Люди, стоявшие в эту ночь на крышах московских домов, превосходно это поняли. Самолеты врага бросали бомбы со звериным упорством и тупостью - на детские ясли, на жилые бараки, в реку, на просторную площадь. В яслях не было детей, дежурные выкинули бомбу с крыши, пламя продвинулось по чердаку, но было немедленно потушено пожарной командой. Молодой паренек, стоявший на крыше барака, схватил бомбу за хвост, сбросил ее вниз и сам загасил подожженное место водой и песком. На площадь, куда упало несколько зажигательных бомб, выскочили дружинники, молодые ребята, растащили бомбы, как головешки, и еще ворчали друг на друга: «Что ты мою бомбу хватаешь»…
Люди показали бесстрашие, хладнокровие, умение работать, умение быть спокойными в тревожную минуту. В целом ряде случаев дежурные противопожарной обороны расправлялись с бомбами сами, не вызывая пожарную часть.
Пожарные тоже показали отличную работу в эти дни. Заместитель начальника 10-й команды тов. Шершнев, приехав на пожар, только успел выскочить из кабины машины, как на него упали две зажигательные бомбы. Одна ушибла ему руку, другая поранила ногу, но он продолжал работать всю ночь. Самоотверженно работал ствольщик Минкин, сбивавший огонь могучей струей воды; боец Петченков один вскрыл всю кровлю загоревшегося дома и помог Минкину быстро затушить пламя. Начальник караула Линяев лез в самое пекло, в огонь и дым, ломом раскрывая перекрытия, увлекая за собой бойцов. Начальник 10-й команды т. Ефремов сам работал вместе с домовыми командами, не давая распространиться пламени, затушив его в короткий срок.
Люди работали быстро, решительно, с точной и четкой расстановкой сил. Дело решала не только личная храбрость, но уменье действовать сообща, помогая и выручая друг друга. Пять с половиной часов вражеские самолеты со звериным упорством лезли на Москву. Пять с половиной часов мы били их, отгоняя - и отогнали. На следующий день, ровно в тот же час, самолеты врага снова появились над Москвою – и снова были отбиты.
Никогда еще, кажется, мы не любили так Москву, как в эти дни. Никогда еще не любили так ясную чистоту нашего города, прекрасные и стройные его очертания, все, что было сделано в нем руками советских людей. Мы защитим от врага Москву, ибо каждый из нас готов закрыть ее своей грудью».

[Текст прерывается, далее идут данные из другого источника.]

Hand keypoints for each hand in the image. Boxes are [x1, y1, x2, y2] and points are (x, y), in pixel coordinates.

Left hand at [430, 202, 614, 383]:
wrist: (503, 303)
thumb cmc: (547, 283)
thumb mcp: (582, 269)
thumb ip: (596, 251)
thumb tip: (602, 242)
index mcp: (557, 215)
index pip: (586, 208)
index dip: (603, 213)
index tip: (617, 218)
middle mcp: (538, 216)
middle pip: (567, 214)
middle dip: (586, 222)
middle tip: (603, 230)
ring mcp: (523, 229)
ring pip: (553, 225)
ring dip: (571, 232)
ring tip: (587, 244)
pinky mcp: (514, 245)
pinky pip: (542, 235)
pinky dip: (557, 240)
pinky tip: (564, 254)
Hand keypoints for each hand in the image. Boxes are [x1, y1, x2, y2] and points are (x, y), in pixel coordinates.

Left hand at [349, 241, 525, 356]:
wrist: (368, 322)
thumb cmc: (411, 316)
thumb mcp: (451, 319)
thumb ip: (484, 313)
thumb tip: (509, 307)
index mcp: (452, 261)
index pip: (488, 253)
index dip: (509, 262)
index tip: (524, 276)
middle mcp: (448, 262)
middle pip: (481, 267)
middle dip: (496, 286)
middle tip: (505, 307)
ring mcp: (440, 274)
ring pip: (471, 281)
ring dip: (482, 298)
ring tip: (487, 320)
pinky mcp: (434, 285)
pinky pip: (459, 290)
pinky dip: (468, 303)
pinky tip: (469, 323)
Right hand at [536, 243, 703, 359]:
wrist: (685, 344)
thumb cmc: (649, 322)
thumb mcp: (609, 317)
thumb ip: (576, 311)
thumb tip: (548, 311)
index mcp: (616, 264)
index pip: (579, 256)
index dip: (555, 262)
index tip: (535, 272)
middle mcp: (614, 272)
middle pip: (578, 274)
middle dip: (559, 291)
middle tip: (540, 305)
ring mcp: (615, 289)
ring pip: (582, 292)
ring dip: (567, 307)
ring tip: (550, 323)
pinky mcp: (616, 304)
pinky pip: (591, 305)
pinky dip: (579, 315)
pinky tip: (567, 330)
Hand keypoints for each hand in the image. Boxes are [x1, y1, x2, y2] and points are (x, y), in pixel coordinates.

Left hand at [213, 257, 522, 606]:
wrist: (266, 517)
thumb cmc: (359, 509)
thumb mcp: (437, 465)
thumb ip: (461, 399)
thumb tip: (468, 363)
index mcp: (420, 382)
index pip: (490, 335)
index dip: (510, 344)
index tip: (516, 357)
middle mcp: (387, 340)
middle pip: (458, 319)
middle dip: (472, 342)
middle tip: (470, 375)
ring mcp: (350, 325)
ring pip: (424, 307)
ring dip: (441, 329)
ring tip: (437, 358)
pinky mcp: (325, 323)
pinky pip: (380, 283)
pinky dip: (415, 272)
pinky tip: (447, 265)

История показала: такие слова вовсе не были пустыми «агитками». Москва устояла перед всеми налетами гитлеровской авиации летом 1941 года. Британский журналист Александр Верт (о котором в своей заметке упоминала спецкор «Известий») позднее вспоминал:
«Шрапнель зенитных снарядов барабанила по улицам, точно град. Десятки прожекторов освещали небо. В Лондоне мне не приходилось ни видеть, ни слышать ничего подобного».
Ни с чем, подобным стойкости Москвы и ее защитников, не приходилось сталкиваться раньше и гитлеровским летчикам. Из воспоминаний немецкого летчика-бомбардировщика Г.Бехтера: «Из всех вылетов, которые я совершил на Востоке, самыми трудными оказались ночные налеты на Москву. Зенитный огонь был очень интенсивным и велся с пугающей кучностью». Обер-лейтенант Бетхер вошел в историю люфтваффе как один из лучших летчиков-бомбардировщиков. Он совершил 658 боевых вылетов, из них 16 – на Москву.